Thursday, October 27, 2011

Audit considerations for Japan real estate companies

According to report from Standard & Poor’s with regard to Japan’s property market:

“ Diversified real estate companies had strong condominium sales in fiscal 2010 but at the expense of margins. Companies cut selling prices to clear inventory despite unrealized losses on fixed assets. Earnings could come under further pressure in fiscal 2011 because of possible delays in construction completions or sales slippage due to the earthquake. Japanese real estate investment trusts have turned acquisitive after recapitalizing their balance sheets, and this has”

[Note: the paragraph above was quoted from Standard & Poor’s]

If you are the auditor of a real estate companies in country, where the economy is suffering from the global slow down, please take note of the marketing strategy adopted by your audit client. As evident above, certain real estated companies are cutting their selling prices of the properties developed at the expense of profit margins. In worst case scenario, the real estate may even incur a negative margin (ie. selling the property at losses).

There are a number of reasons, where a real estate developer may conduct the sales transactions in above patterns:

- to meet the cash flow/ working capital demand (i.e. to pay off debt due / repay vendors)

- to meet the analyst’ expectation on sales revenue; the drop in GP Margin might not be evidenced obviously, as the real estate companies may have earned positive GP Margin in previous quarters / from other projects (i.e. cushion effect)

- to minimize the risks that the inventory might not be sold in a slowing-down market

- to avoid the actual and economic costs of holding on to inventory

What will be the implication for the audit for the above scenario? There are risks that the real estate company may end up in a gross loss position from this project, if margin is too thin. “Provision for foreseeable losses” need to be recognised immediately.
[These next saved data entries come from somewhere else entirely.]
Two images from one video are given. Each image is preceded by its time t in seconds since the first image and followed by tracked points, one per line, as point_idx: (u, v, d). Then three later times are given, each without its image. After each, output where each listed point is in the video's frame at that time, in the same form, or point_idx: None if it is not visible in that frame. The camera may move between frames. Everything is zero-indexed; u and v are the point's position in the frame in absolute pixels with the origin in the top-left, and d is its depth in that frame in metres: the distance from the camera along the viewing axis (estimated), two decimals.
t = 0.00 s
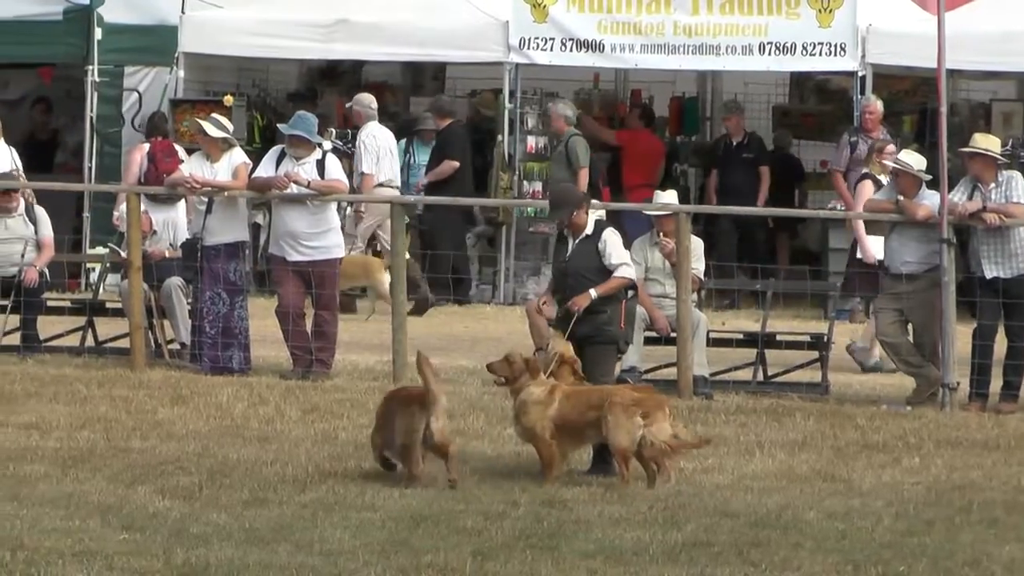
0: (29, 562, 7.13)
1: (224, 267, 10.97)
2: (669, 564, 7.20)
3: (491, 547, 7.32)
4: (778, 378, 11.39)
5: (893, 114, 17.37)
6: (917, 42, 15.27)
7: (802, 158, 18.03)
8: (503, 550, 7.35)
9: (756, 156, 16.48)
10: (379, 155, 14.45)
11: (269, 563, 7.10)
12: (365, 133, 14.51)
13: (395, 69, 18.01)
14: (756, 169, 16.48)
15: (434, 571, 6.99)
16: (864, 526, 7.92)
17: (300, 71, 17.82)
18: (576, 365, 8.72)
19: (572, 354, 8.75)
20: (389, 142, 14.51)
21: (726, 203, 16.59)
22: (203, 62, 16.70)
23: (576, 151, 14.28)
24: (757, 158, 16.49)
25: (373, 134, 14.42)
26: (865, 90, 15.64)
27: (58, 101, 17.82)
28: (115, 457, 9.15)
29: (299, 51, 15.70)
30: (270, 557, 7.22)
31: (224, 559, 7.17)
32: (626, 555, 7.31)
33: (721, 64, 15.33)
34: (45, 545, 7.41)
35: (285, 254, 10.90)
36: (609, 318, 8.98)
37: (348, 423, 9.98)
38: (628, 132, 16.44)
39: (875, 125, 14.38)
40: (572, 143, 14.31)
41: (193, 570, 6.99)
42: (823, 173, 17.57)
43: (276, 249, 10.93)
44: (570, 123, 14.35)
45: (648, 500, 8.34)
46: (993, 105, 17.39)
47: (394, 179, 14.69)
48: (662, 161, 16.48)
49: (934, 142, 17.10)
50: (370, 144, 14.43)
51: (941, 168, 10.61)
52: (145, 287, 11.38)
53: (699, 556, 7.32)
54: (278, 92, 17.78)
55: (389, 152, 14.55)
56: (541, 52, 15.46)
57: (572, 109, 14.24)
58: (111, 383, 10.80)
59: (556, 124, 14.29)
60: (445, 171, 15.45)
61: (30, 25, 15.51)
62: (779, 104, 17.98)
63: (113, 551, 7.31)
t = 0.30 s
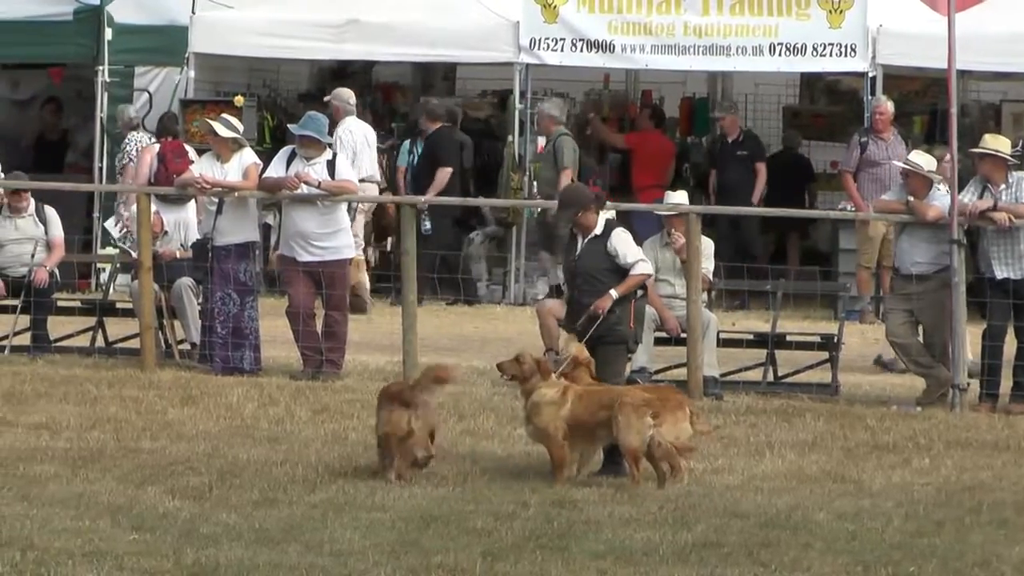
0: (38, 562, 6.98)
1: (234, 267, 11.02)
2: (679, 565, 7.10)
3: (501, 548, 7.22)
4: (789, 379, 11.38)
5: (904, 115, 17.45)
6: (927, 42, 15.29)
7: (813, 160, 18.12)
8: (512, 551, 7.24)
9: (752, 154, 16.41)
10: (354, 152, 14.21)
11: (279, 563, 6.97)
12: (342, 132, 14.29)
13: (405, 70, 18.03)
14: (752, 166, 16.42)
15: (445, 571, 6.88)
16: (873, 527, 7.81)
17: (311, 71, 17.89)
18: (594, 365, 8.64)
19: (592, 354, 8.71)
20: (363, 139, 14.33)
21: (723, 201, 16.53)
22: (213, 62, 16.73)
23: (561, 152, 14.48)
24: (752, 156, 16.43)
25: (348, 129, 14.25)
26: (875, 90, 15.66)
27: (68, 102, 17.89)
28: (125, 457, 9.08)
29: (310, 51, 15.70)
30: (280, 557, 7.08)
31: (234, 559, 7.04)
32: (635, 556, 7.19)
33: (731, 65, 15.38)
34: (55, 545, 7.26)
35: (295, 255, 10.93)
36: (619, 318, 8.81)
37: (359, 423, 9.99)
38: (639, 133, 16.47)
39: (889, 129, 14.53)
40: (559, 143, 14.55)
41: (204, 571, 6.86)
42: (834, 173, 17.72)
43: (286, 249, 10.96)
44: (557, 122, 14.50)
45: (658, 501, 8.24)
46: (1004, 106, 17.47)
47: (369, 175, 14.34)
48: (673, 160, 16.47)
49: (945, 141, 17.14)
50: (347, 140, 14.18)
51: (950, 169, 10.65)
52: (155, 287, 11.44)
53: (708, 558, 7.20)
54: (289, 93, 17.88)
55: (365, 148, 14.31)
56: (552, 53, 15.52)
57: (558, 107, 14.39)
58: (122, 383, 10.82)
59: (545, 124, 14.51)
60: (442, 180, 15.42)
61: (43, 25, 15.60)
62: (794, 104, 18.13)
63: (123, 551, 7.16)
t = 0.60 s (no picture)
0: (43, 562, 6.92)
1: (241, 267, 11.03)
2: (685, 565, 7.03)
3: (508, 548, 7.16)
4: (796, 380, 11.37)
5: (910, 115, 17.54)
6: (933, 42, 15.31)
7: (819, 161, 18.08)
8: (519, 551, 7.19)
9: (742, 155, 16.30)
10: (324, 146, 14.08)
11: (284, 563, 6.90)
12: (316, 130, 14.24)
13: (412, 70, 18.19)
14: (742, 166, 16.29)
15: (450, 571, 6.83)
16: (880, 527, 7.77)
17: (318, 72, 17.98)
18: (598, 363, 8.60)
19: (595, 353, 8.72)
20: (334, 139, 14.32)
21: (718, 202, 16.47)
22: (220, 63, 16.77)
23: (544, 153, 15.38)
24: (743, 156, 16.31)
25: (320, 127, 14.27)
26: (881, 91, 15.67)
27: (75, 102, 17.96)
28: (131, 457, 9.06)
29: (316, 51, 15.69)
30: (287, 557, 7.01)
31: (241, 559, 6.97)
32: (642, 556, 7.14)
33: (737, 65, 15.42)
34: (61, 544, 7.20)
35: (302, 255, 10.99)
36: (621, 318, 8.75)
37: (365, 424, 9.99)
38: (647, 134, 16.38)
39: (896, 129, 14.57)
40: (541, 146, 15.48)
41: (210, 570, 6.81)
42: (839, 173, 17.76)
43: (293, 249, 11.02)
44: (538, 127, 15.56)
45: (664, 501, 8.21)
46: (1010, 107, 17.55)
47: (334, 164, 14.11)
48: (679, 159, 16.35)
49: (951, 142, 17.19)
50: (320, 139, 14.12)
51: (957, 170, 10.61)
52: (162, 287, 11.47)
53: (715, 557, 7.14)
54: (296, 93, 18.00)
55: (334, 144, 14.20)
56: (559, 53, 15.53)
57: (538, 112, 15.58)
58: (128, 383, 10.82)
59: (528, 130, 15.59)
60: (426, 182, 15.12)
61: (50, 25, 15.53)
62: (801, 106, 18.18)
63: (130, 551, 7.10)
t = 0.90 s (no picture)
0: (48, 562, 6.90)
1: (245, 268, 11.07)
2: (689, 565, 7.02)
3: (512, 549, 7.15)
4: (800, 380, 11.38)
5: (914, 116, 17.56)
6: (937, 43, 15.31)
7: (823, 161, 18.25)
8: (523, 552, 7.17)
9: (725, 158, 15.83)
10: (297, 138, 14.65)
11: (288, 564, 6.88)
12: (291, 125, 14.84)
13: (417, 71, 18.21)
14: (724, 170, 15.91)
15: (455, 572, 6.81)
16: (885, 527, 7.76)
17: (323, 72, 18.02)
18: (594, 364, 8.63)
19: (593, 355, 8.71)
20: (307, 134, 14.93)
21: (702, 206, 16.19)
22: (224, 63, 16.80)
23: (525, 149, 15.24)
24: (726, 159, 15.83)
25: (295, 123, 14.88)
26: (886, 92, 15.66)
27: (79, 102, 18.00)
28: (135, 457, 9.06)
29: (321, 52, 15.70)
30: (291, 557, 6.99)
31: (246, 559, 6.94)
32: (646, 556, 7.13)
33: (742, 66, 15.44)
34: (66, 544, 7.18)
35: (306, 255, 11.00)
36: (629, 318, 8.70)
37: (369, 424, 9.99)
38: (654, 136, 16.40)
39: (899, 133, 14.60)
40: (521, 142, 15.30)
41: (215, 570, 6.78)
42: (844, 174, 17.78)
43: (297, 249, 11.03)
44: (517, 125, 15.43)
45: (668, 502, 8.19)
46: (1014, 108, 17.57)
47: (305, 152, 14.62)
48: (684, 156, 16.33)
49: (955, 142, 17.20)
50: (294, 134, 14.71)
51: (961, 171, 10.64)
52: (166, 288, 11.49)
53: (719, 558, 7.12)
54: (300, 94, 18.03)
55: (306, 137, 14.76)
56: (563, 54, 15.54)
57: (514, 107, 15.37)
58: (131, 384, 10.83)
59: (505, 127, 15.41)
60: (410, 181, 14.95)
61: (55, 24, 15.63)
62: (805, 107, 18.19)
63: (134, 552, 7.08)
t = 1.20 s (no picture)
0: (51, 562, 6.87)
1: (249, 268, 11.12)
2: (693, 565, 7.00)
3: (516, 549, 7.12)
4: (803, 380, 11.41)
5: (918, 116, 17.59)
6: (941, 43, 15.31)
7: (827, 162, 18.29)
8: (527, 552, 7.14)
9: (708, 157, 15.67)
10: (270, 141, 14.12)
11: (292, 564, 6.85)
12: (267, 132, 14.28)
13: (420, 71, 18.22)
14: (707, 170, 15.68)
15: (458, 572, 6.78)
16: (888, 528, 7.74)
17: (327, 73, 18.04)
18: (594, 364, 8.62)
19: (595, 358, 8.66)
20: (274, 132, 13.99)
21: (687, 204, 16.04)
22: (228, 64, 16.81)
23: (506, 151, 15.52)
24: (709, 159, 15.68)
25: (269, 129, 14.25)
26: (890, 92, 15.66)
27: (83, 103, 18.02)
28: (139, 457, 9.05)
29: (324, 52, 15.69)
30: (295, 557, 6.97)
31: (250, 559, 6.92)
32: (650, 556, 7.10)
33: (746, 66, 15.46)
34: (69, 544, 7.16)
35: (309, 255, 11.05)
36: (635, 318, 8.67)
37: (373, 424, 9.99)
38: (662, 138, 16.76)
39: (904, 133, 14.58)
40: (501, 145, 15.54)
41: (219, 570, 6.75)
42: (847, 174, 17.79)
43: (301, 250, 11.07)
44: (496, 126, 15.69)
45: (672, 502, 8.18)
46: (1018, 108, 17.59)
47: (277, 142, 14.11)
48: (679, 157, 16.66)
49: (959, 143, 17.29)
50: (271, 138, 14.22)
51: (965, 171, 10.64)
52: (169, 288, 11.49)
53: (723, 558, 7.10)
54: (304, 94, 18.05)
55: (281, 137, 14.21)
56: (567, 54, 15.53)
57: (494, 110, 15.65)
58: (135, 384, 10.83)
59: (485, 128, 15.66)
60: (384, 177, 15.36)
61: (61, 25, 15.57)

How to estimate the “Provision for Foreseeable Losses”:

(a) Determine the remaining quantified (of properties) to be sold;
(b) Determine the projected / estimated selling prices and compare that to the cost-to-build for each property; if it’s a gross loss position, then provision need to be provided
(c) Total provision to be provided = remaining quantities x gross loss estimated

Please apply professional judgement and maintain professional susceptibility while reviewing the working prepared by client to ensure that all costs have been considered.